Although theoretically all glycoprotein sugars can be derived from glucose, it may be hypothesized that specific dietary sugars could be preferential substrates for glycoprotein synthesis. To test this hypothesis, groups of rats received either continuously (continuous-labelling experiment) or for a single nutritional period (pulse-labelling experiment) a 13C-rich diet containing either maize starch or artificially labelled [13C]glucose. Some groups of rats were also provided during a single nutritional period with low amounts (20-200 mg/animal) of low-13C dietary sugars (mannose, galactose, fucose or fructose). If specific dietary sugars were preferentially incorporated into glycoproteins instead of glucose-derived labelled sugars, a decrease would be expected in the intestinal or serum glycoprotein-sugar 13C enrichment monitored by gas chromatography-isotope-ratio mass spectrometry (GC-IRMS). Contrary to this hypothesis the results showed no significant decrease with any of the specific dietary sugars. Furthermore, with dietary low-13C mannose or galactose, a significant increase in 13C enrichment of glycoprotein-sugars was observed compared with some other nutritional groups. Moreover, in the pulse-labelling experiment, dietary mannose and galactose induced similar patterns of 13C enrichment in intestinal and serum glycoprotein-sugars. Therefore, although specific dietary sugars do not appear to be preferential substrates for glycosylation under conditions and doses relevant to current concepts of nutrition, regulatory roles of some specific dietary sugars in relation to glycoprotein-sugar metabolism might be hypothesized. These findings could lead to similar studies using stable-isotope methodology in man which could have practical consequences, especially in parenteral nutrition where glucose is the only sugar provided to the metabolism.

Dietary specific sugars for serum protein enzymatic glycosylation in man.

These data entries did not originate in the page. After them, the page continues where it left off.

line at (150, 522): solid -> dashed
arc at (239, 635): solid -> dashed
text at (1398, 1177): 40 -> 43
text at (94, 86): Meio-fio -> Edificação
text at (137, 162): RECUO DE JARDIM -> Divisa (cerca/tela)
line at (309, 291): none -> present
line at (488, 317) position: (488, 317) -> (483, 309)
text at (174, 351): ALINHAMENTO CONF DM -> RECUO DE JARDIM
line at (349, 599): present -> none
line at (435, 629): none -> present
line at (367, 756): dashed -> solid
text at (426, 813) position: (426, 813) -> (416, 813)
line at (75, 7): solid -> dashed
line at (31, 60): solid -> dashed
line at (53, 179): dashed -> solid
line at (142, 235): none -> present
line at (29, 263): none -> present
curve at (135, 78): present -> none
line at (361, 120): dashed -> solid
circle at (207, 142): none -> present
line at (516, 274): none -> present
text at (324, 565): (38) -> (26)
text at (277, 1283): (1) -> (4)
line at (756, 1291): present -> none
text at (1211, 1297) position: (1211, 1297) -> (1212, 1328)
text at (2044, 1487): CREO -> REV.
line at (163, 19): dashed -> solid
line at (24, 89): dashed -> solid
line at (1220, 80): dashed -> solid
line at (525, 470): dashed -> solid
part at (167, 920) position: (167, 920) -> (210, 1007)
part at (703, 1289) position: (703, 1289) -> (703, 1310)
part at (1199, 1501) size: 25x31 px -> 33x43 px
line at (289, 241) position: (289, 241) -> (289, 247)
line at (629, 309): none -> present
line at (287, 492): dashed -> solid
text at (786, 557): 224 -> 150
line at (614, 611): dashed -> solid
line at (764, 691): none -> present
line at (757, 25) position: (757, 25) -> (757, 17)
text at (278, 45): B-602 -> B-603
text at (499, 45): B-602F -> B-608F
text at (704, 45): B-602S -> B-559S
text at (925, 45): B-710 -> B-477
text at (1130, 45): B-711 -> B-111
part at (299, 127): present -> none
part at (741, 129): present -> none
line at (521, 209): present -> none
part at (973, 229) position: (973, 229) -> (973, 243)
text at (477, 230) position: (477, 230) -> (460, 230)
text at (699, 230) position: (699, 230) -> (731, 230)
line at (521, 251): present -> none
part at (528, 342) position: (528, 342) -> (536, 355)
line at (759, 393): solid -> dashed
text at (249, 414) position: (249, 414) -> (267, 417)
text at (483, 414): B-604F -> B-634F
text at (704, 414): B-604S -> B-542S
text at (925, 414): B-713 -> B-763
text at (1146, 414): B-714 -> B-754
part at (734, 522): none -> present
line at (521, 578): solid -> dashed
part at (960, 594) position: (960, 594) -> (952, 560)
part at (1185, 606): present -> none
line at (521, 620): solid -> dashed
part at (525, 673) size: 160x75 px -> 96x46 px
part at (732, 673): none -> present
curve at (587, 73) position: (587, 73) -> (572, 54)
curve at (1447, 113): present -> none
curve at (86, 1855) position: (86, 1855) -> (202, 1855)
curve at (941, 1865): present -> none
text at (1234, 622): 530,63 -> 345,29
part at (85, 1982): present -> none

All glycoprotein sugars can theoretically derive from glucose. However, dietary specific sugars could represent preferential substrates or have regulatory roles in enzymatic glycosylation. This hypothesis was tested in man using stable isotopes. Healthy subjects ingested different amounts (150, 300, or 550 mg) of artificially 13C-enriched sugar (galactose, mannose, or glucose) diluted in 200 mL water containing 50 g 13C-poor sucrose. 13C enrichment of expired CO2 was monitored for 8 hours during indirect calorimetry. Serum glycoproteins were precipitated and delipidated at various intervals. Glycoprotein neutral sugars were obtained by acidic hydrolysis, purified by ion-exchange chromatography, derivatized to alditol acetates, and analyzed by gas chromatography-isotope ratio mass spectrometry. The oxidation rate for galactose and mannose was slower than the rate for glucose. Total oxidation over the 8-hour period was less than 10% of the ingested amount of galactose or mannose. Galactose and mannose were readily incorporated into glycoprotein glycans, in the native form or after interconversion, despite ingestion of a large excess of sucrose: glycoprotein sugar 13C enrichment was strongly higher after 13C-galactose or 13C-mannose than after 13C-glucose. Thus, the metabolism of these three sugars appears to be different. Specific dietary sugars could represent a new class of non essential nutrients displaying interesting metabolic roles. This could have practical consequences especially in parenteral nutrition, where glucose is currently the only sugar available for metabolism.